We only have to critically regard the current system to see this concretely. Contrary to the statist myth, Scomo isn’t studying the minutiae of data on Australia’s infrastructure when he announces increased spending for building projects. Health Minister Greg Hunt doesn’t know jack shit about health systems (at least no more than you or me). What these elected ‘representatives’ rely on is advice from local sources. Local communities know how much they need a new road, individual registrars and nurses can tell you how many beds are available in a given hospital. Ordinary citizens, in coordination with one another, are the ones who manage society day by day.
Given this, the legitimacy of politics as a special profession (and, by extension, the idea of the state) is dubious. The idea of professional politicians is even more odious when we give even a cursory glance at our “representatives.” From shitty advertising execs to failed furniture importers, MPs are generally not geniuses who have risen to the parliamentary chamber through a genuine connection to local constituencies. Instead, they are largely chosen through complex pre-selection processes which prioritise connections to financial and political capital and which even officials from the major parties in the US would envy.

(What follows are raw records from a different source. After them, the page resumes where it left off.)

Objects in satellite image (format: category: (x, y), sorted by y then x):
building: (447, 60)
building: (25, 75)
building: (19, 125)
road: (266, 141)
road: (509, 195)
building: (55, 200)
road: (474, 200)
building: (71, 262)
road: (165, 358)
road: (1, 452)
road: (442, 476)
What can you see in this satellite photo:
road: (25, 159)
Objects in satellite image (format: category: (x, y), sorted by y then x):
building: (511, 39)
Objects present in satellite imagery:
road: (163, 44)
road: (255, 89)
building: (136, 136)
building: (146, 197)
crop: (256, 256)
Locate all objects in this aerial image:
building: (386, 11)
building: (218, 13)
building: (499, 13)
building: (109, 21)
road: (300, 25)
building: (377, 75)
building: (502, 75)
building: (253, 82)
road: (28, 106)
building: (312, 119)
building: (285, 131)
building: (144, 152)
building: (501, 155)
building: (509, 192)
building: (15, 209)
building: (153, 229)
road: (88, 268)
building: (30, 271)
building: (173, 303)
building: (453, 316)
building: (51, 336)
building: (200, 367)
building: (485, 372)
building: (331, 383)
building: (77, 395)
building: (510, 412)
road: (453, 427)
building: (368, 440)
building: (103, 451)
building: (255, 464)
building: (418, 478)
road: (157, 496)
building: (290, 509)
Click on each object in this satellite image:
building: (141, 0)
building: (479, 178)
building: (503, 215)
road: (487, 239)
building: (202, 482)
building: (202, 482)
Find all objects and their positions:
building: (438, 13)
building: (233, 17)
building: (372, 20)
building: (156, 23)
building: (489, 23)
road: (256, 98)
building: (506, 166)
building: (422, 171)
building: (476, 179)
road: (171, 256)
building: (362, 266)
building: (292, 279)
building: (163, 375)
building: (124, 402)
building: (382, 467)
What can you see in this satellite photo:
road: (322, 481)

Beacons of hope seem to emerge from electoral politics from time to time. Social democrats find solace in the re-election of Jacinda Ardern, for example. Upon further analysis many criticisms, such as Ardern’s inability to address growing inequality (up from when she attained office) and to remedy the effects of austerity measures on New Zealand’s schools and hospitals, can be made. Accepting her successes (real or perceived) uncritically belies the deeper problem with electoral democracies that is leader reverence. Similar to the way in which one may “thank” Scomo for leading Australia through COVID-19, New Zealand’s collective successes are laid at the feet of a beaming Ardern. Again, this neglects the part played by workers and citizens in the management of society. Not only that, it allows the systems and institutions which the state represents (such as capitalism) to be presented with “a human face,” in the words of former Deputy Prime Minister and NZ First leader Winston Peters, blunting any critiques of said systems. Furthermore, these arguable successes of electoralism are infrequent and idiosyncratic. Indeed, their rarity in electoral democracies itself shows the inefficacy of electoralism in achieving fundamental change. Finally, the idea that we must wait around for a saviour-politician reveals the level of powerlessness to which electoralism has brought us.
This critique doesn’t necessitate abstentionism, nor does it deny the importance of democratic decision-making. What it questions is the viability and legitimacy of electoralism as a method of political action. The state and capital are the sole purveyors of “democracy” in the modern world; we won’t rid ourselves of them by voting within such “democracies.”